01 August 2008

A post-racial n-word, a post-gender m-word, a post-everything everything-word

In light of having recently been called the n-word, I’ve been listening to the new Nas album with a keen sense of interest. Ditto the Wale track called “The Kramer,” which opens with Michael Richards’ awful rant after being heckled at a nightclub.

A propos of nothing - as Ambinder noted recently in his blog, which is linked below, transitions don't grow on trees - a man gave birth to a child recently. We call him a man even though he has female gear down there, and because gender is a social construct, I’m told, gender does not depend on the equipment but rather on the personality inside (or behind) said equipment. In a couple of recent conversations, I’ve heard people express alarm that if gender is up for grabs in a “it’s this because I say it’s this” kind of way, then why not race, nationality, and all the other things that we don’t choose in life?

Race has been a fluid concept for a long time, but it seems that only recently has there been this growing acceptance of the n-word as a kind of eternal human condition. It’s a reversible or revocable one, and it can be a compliment or the worst possible insult. I’m not sure if Nas is being provocative in an intelligent manner or just being intellectually lazy by trying to use it in as many different ways as possible - ditto Wale - but it’s hard to listen to the whole album, along with the aforementioned Wale track, and not come away feeling slightly muddled on the topic. I think I'm also relieved that I'm muddled.

There’s an underdog mentality that plays into group politics, particularly minority group politics – recall that Asian-American kids tell each other they are acting “white,” and certainly among Brazilians, there are unfair and rampant stereotypes about the stiffness of your typical yankee. So, it’s not like “white” is a fixed concept either (I’m not sure it’s out there on the Internet, but I highly recommend the Tracy Jordan vs Twofer debate on this topic from the first season of “30 Rock.”)

The only thing that makes me kind of – wistful, maybe? – is the idea that gets articulated in the beginning of “Gone Baby Gone.” The idea that the things you don’t choose – family, place of birth, etc – are the things that are the most central to who you are. I’ve thought about this in the context of wanting to have dual citizenship, and considered whether an American would have the right to be offended by my choice. I think he or she probably does have that right, but I also think that such a Manichean view ignores the reality that no one wants to be in the position of having to choose something that everyone else more or less inherits. Like making a Wii character (Mii?) and having to choose where your eyebrows go – this is not a decision anyone would want to make, I don’t think.

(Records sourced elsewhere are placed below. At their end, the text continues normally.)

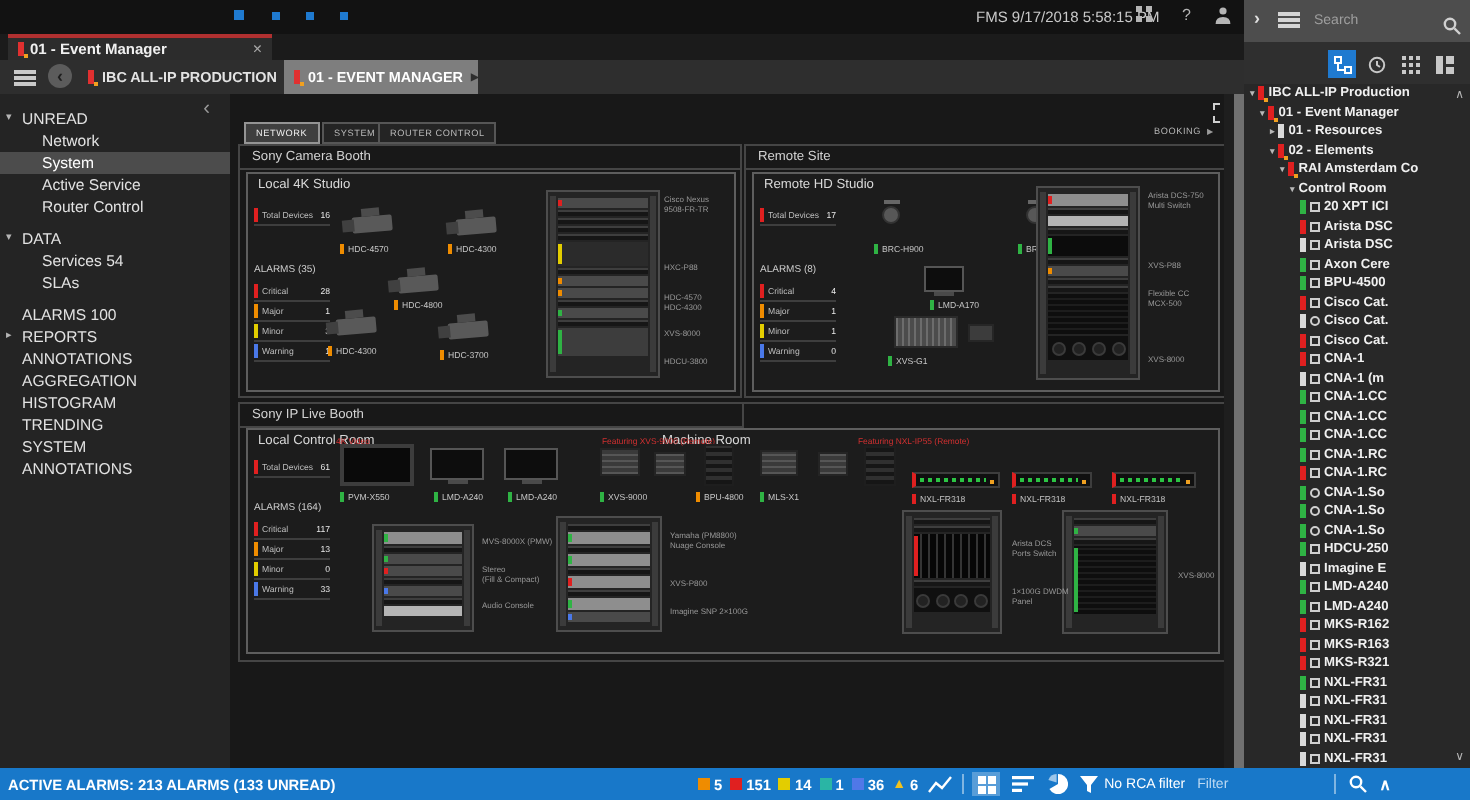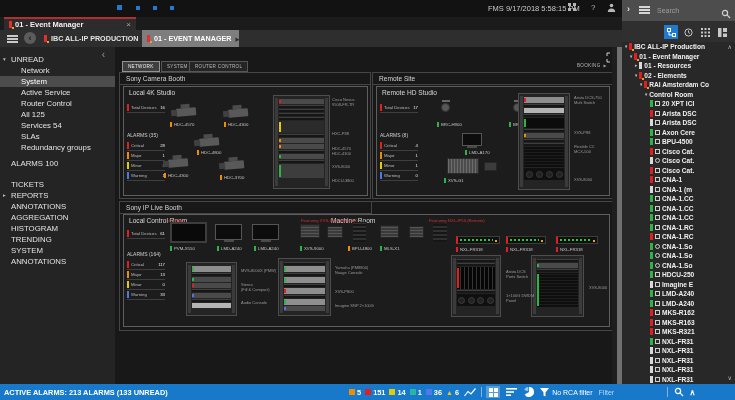--- a/index.html
+++ b/index.html
@@ -223,6 +223,7 @@
       <div class="side-row item selected"><span>System</span></div>
       <div class="side-row item"><span>Active Service</span></div>
       <div class="side-row item"><span>Router Control</span></div>
+      <div class="side-row header mt"><span class="caret">▾</span><span>DATA</span></div>
       <div class="side-row item"><span>All 125</span></div>
       <div class="side-row item"><span>Services 54</span></div>
       <div class="side-row item"><span>SLAs</span></div>

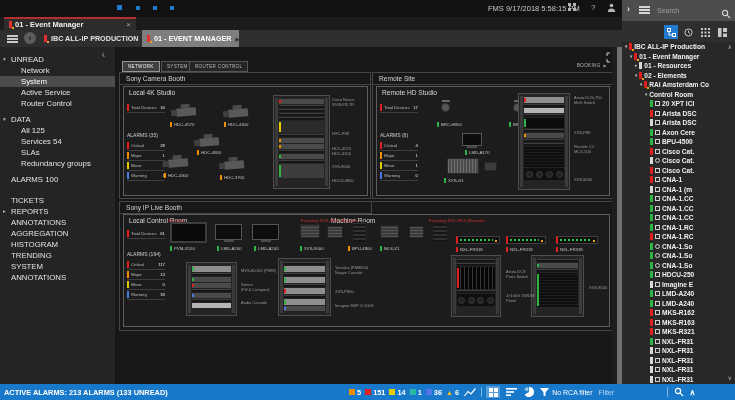--- a/index.html
+++ b/index.html
@@ -224,7 +224,6 @@
       <div class="side-row item"><span>Active Service</span></div>
       <div class="side-row item"><span>Router Control</span></div>
       <div class="side-row header mt"><span class="caret">▾</span><span>DATA</span></div>
-      <div class="side-row item"><span>All 125</span></div>
       <div class="side-row item"><span>Services 54</span></div>
       <div class="side-row item"><span>SLAs</span></div>
       <div class="side-row item"><span>Redundancy groups</span></div>

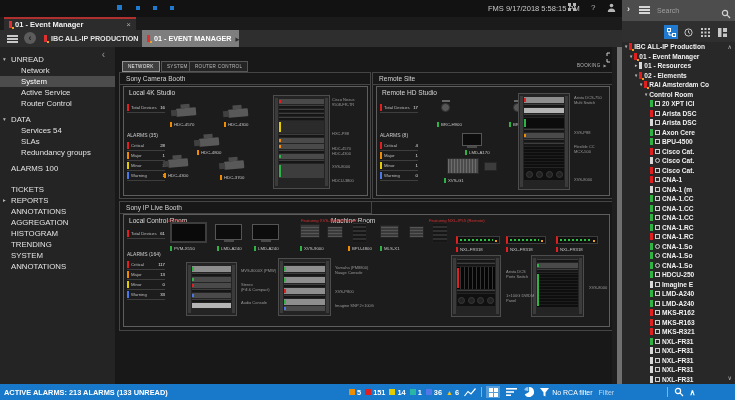--- a/index.html
+++ b/index.html
@@ -226,7 +226,6 @@
       <div class="side-row header mt"><span class="caret">▾</span><span>DATA</span></div>
       <div class="side-row item"><span>Services 54</span></div>
       <div class="side-row item"><span>SLAs</span></div>
-      <div class="side-row item"><span>Redundancy groups</span></div>
       <div class="side-row header mt"><span>ALARMS 100</span></div>
       <div class="side-row header sep"><span>TICKETS</span></div>
       <div class="side-row header"><span class="caret">▸</span><span>REPORTS</span></div>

Most people are never faced with the very traumatic question of whether they were born into the right gender or not, and I can’t imagine anyone taking a dilettante’s approach to the issue and simply skirting back and forth across the line for fun. But with race or other forms of cultural identity – which, for the purposes of this thread, let’s call race just that, a cultural identity rather than a skin color or an ethnicity – most of us seem to be able to switch it around like so many hats that we wear seasonally. I can act more or less Brazilian, more or less like someone in the parking lot at a phish show, more or less like a pretentious fop, more or less like a lapsed Catholic, more or less like someone who prizes substance over style – and it’s an automatic thing rather than a conscious decision. I just emphasize different things, and the emphasis is triggered by my environment, social cues, etc.

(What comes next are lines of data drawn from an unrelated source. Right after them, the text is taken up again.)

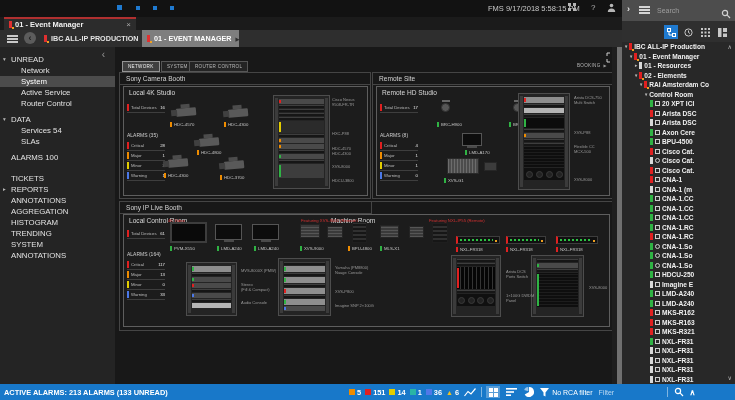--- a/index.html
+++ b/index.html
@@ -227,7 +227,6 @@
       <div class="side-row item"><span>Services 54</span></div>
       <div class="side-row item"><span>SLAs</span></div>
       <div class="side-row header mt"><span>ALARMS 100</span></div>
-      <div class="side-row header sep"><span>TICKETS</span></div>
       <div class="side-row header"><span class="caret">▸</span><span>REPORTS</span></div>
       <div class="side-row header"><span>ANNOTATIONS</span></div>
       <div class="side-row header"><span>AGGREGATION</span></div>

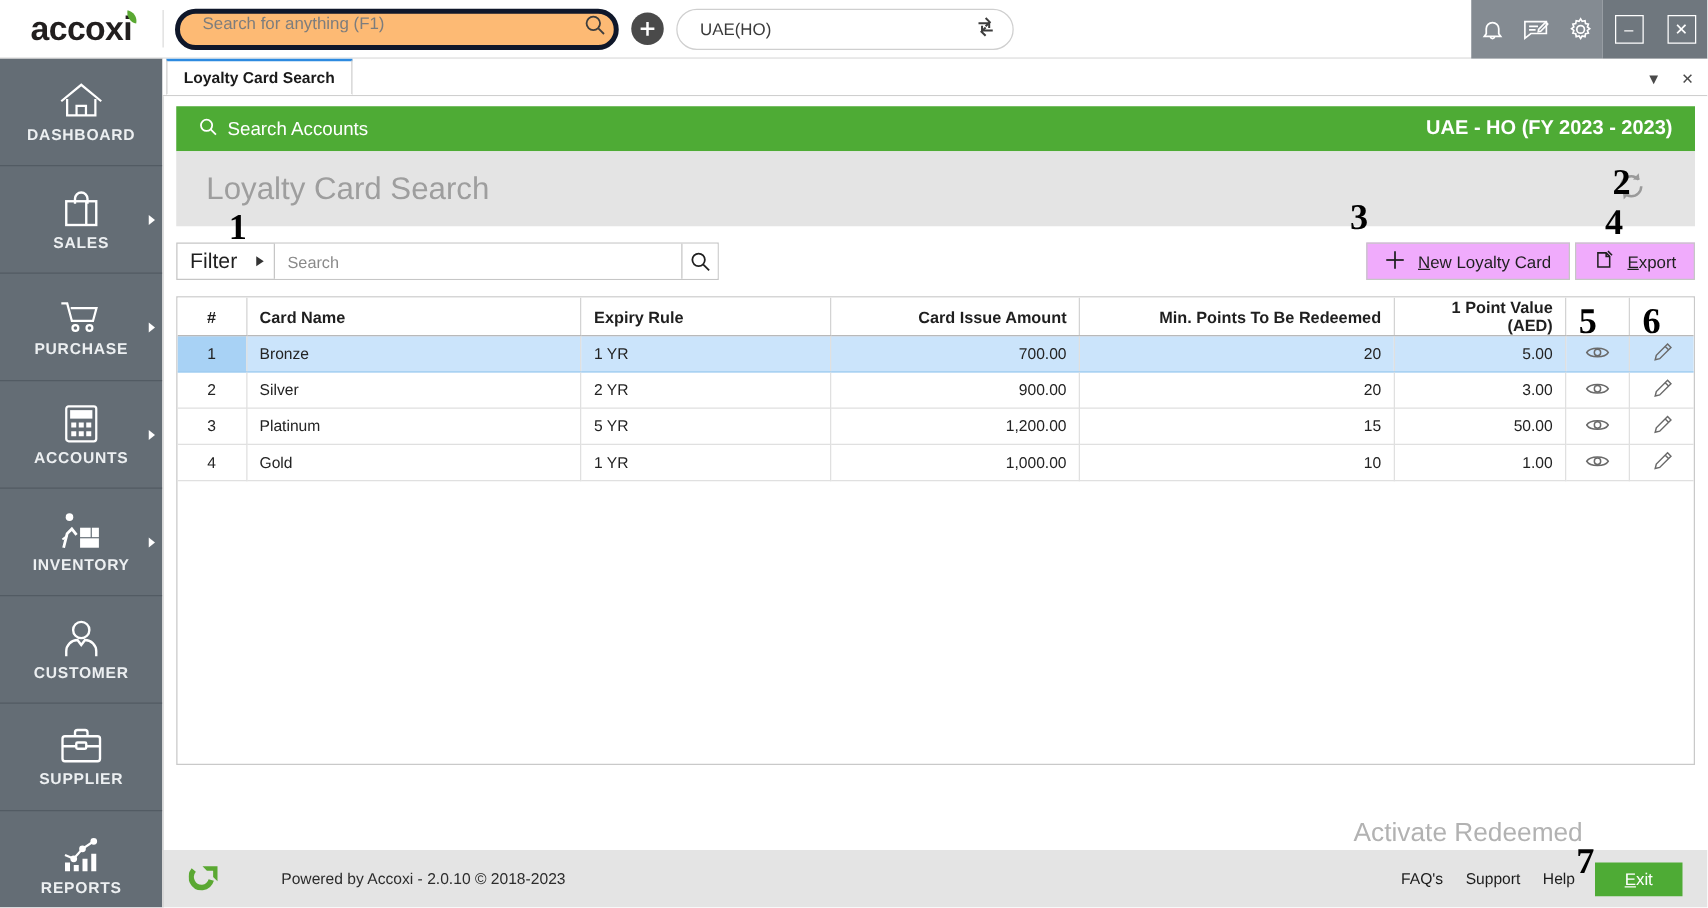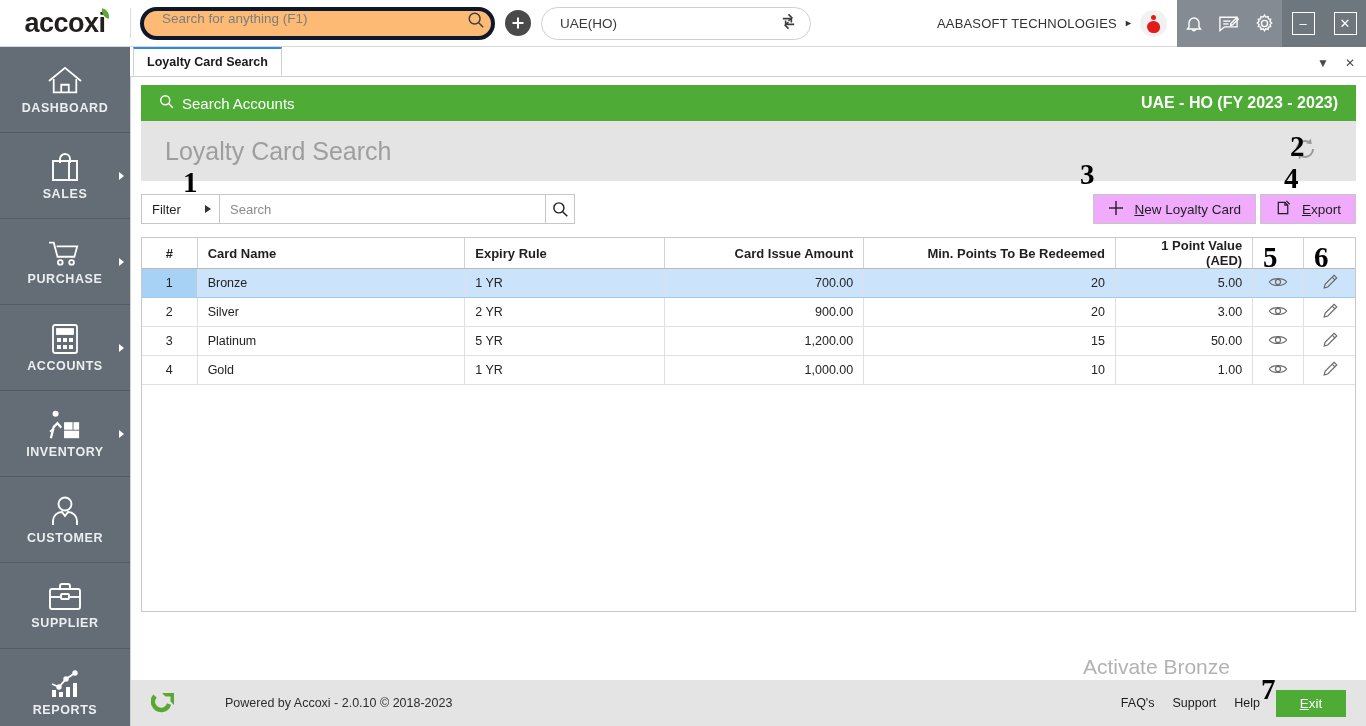--- a/index.html
+++ b/index.html
@@ -363,14 +363,6 @@
 
     <div class="topbar-spacer"></div>
 
-    <div class="company">
-      <span>AABASOFT TECHNOLOGIES</span>
-      <span class="caret">►</span>
-      <span class="avatar">
-        <span class="dot"></span>
-        <span class="blob"></span>
-      </span>
-    </div>
 
     <div class="sys-icons">
       <span class="si">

So, if no cultural identity is fixed, why do we dislike the idea of race being so fluid? Marc Ambinder does a nice job with the recent campaign flap over who’s race-baiting whom here - and conveniently for me, includes a quote that reminds many of us that feminizing rival candidates has long been a mainstay of political discussion.

To cop words from Joanna Newsom, “the signifieds butt heads with the signifiers.” And though I try to pass myself off as being sophisticated, the truth is that I'm still getting used to living inside the product of that head-butting.